Convex optimization methods have been extensively used in the fields of communications and signal processing. However, the theory of quaternion optimization is currently not as fully developed and systematic as that of complex and real optimization. To this end, we establish an essential theory of convex quaternion optimization for signal processing based on the generalized Hamilton-real (GHR) calculus. This is achieved in a way which conforms with traditional complex and real optimization theory. For rigorous, We present five discriminant theorems for convex quaternion functions, and four discriminant criteria for strongly convex quaternion functions. Furthermore, we provide a fundamental theorem for the optimality of convex quaternion optimization problems, and demonstrate its utility through three applications in quaternion signal processing.
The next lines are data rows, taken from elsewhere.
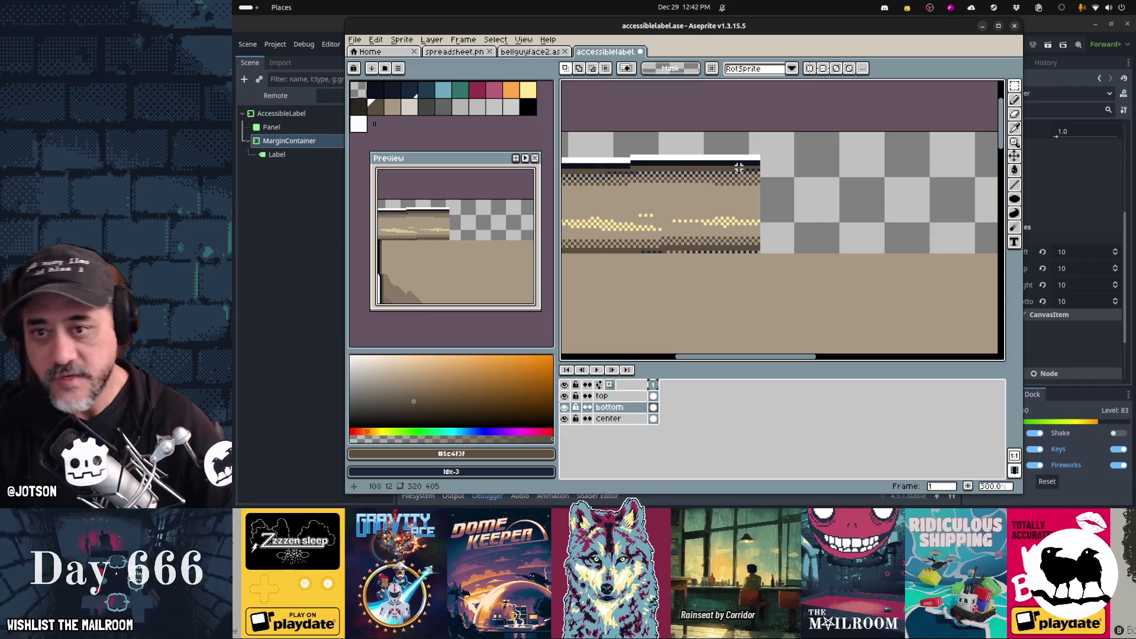
{"action": "left_click_drag", "start_coordinate": [730, 156], "coordinate": [763, 222]}
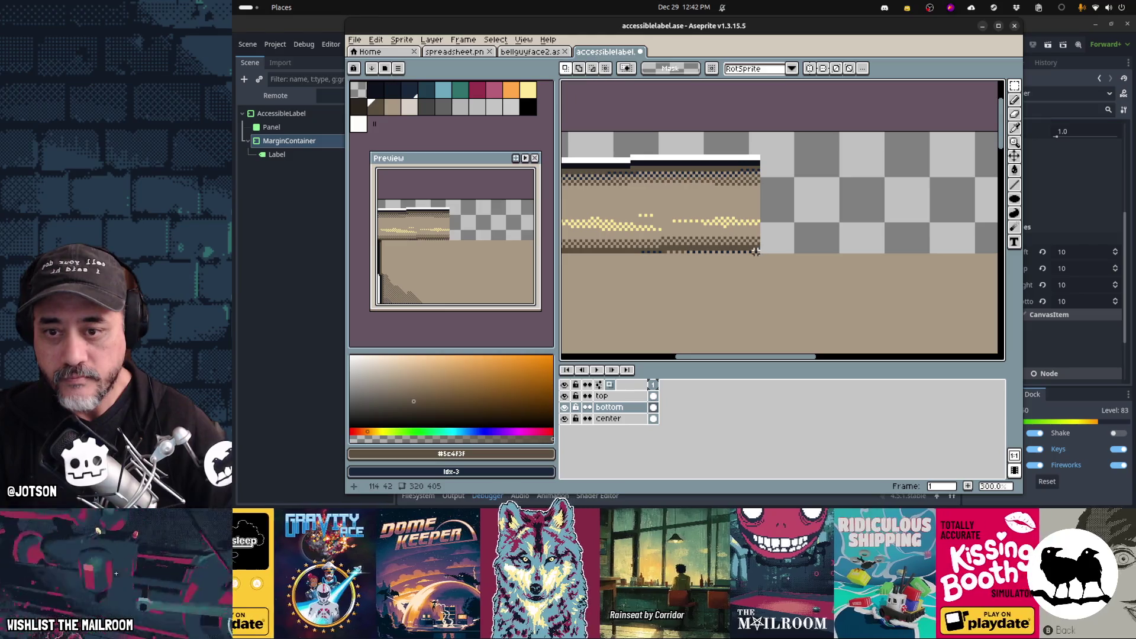
{"action": "left_click_drag", "start_coordinate": [758, 252], "coordinate": [737, 144]}
{"action": "left_click", "coordinate": [737, 158]}
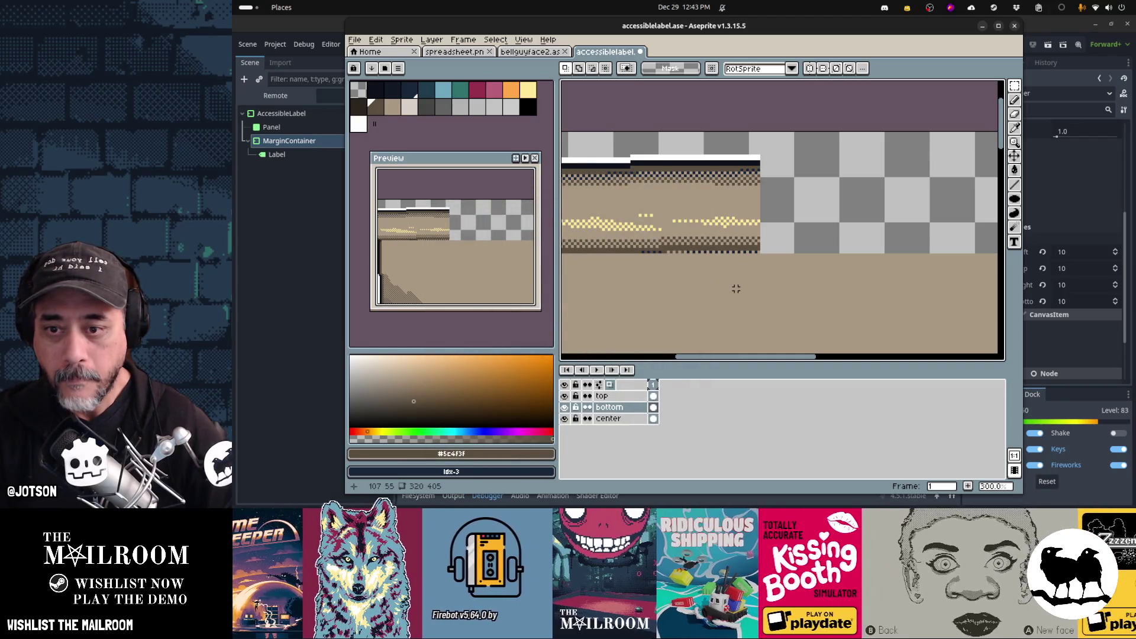
- Move the top roller's left-section end right, committing a 22×54 strip at 117,2
{"action": "left_click_drag", "start_coordinate": [736, 288], "coordinate": [793, 133]}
These results provide a solid theoretical foundation for convex quaternion optimization and open avenues for further developments in signal processing applications.

翻译：凸优化方法在通信与信号处理领域已得到广泛应用，然而四元数优化的理论目前尚未达到复优化和实优化那般完整与系统。为此，基于广义汉密尔顿-实（GHR）微积分，我们建立了面向信号处理的凸四元数优化基础理论，其构建方式与传统复优化和实优化理论保持一致。为严谨起见，我们提出了凸四元数函数的五个判别定理，以及强凸四元数函数的四个判别准则。此外，我们给出了凸四元数优化问题最优性的基本定理，并通过四元数信号处理中的三个应用示例展示了其效用。这些结果为凸四元数优化奠定了坚实的理论基础，并为信号处理应用的进一步发展开辟了道路。